Earlier this year, Thaksin's "red shirts," who call themselves the United Front for Democracy Against Dictatorship, or UDD, broke into a meeting of regional heads of state and fought street battles with troops that left at least two people dead and hundreds injured.

Thaksin, a billionaire telecommunications tycoon and fugitive from Thai justice, was ousted in a bloodless military coup three years ago. He faces corruption charges stemming from his time as prime minister, but retains wide support in Thailand's rural northeast for his populist policies.

"The longer this government stays, the bigger the disaster is for the country. Give me just six months as prime minister, and I will bring this country back," he told his supporters, who have vowed to continue their protests.
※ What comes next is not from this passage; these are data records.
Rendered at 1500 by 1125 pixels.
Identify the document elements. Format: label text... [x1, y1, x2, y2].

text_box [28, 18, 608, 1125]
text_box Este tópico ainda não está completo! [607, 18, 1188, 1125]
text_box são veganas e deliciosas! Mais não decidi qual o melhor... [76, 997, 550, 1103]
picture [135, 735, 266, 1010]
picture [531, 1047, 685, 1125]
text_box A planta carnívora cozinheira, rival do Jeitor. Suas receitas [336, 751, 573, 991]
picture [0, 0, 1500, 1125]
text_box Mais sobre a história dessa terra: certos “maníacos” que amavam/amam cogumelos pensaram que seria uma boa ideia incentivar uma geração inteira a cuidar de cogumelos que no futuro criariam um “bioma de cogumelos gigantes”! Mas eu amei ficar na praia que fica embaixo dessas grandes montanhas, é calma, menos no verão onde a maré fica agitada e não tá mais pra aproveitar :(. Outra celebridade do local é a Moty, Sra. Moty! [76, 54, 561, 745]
On the border with Cambodia on Sunday, an estimated 2,000 anti-Thaksin protesters wearing their emblematic yellow shirts ended a standoff with Cambodians at an 11th century cliff-top temple by presenting a protest letter to both governments.

The protesters, who call themselves the People's Alliance for Democracy, or PAD, gathered at Preah Vihear to protest what they consider a land concession given to Cambodia by Thaksin. At least 15 were injured when PAD supporters burst through Thai police lines and raced for the temple, where they were pushed back by Cambodians armed with slingshots, sticks and other crude weapons.
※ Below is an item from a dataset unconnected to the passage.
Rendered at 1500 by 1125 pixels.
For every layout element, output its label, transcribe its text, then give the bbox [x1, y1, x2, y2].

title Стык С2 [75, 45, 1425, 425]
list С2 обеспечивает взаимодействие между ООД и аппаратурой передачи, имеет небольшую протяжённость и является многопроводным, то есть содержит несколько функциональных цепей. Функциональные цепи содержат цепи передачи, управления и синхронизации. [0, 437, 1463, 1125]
"Seems like we lost this time, but at least we delivered a message to the whole world that Thai people will no longer stay in the shadow of politicians like Thaksin. We will call back for what belongs to us," said PAD supporter Mai Ghoshachandra, 24, who was at Preah Vihear over the weekend.

The temple, built by a Khmer king, stands on land awarded to Cambodia by an international court in 1962. The ruling did not include the surrounding grounds, which Cambodia has targeted for development to the displeasure of the PAD.

Thai and Cambodian troops have been dug in at the temple for more than a year. Sporadic fighting has led to several deaths, and last week there were accusations that Thai troops burned alive a Cambodian logger.

The PAD has been largely dormant since occupying the prime minister's residence for three months and shutting down Thailand's busiest airports last year. PAD leader Sondhi Limthongkul, a media mogul who narrowly escaped assassination in April, was sentenced to six months in jail this month for defaming a former government official.

Later Sunday, the royal palace confirmed that King Bhumibol Adulyadej, the world's longest-reigning monarch, was admitted to Bangkok's Siriraj Hospital for fever and fatigue. He was also hospitalized Wednesday, according to local news media, but Abhisit has described the king's health as "not a problem."

Bhumibol, a jazz musician and aficionado once photographed with Elvis Presley, is a unifying figure in Thailand's tough times. In August, he broke his silence to caution that the country could collapse if its polarized political factions could not work together.

Thai law forbids open discussion of the monarchy, and the king's health is a touchy subject. Some analysts believe the eventual succession, which presently favors Prince Vajiralongkorn, will expose the country to the demands of rival political groups and the military.

McDermid and Kaewsangthong are special correspondents.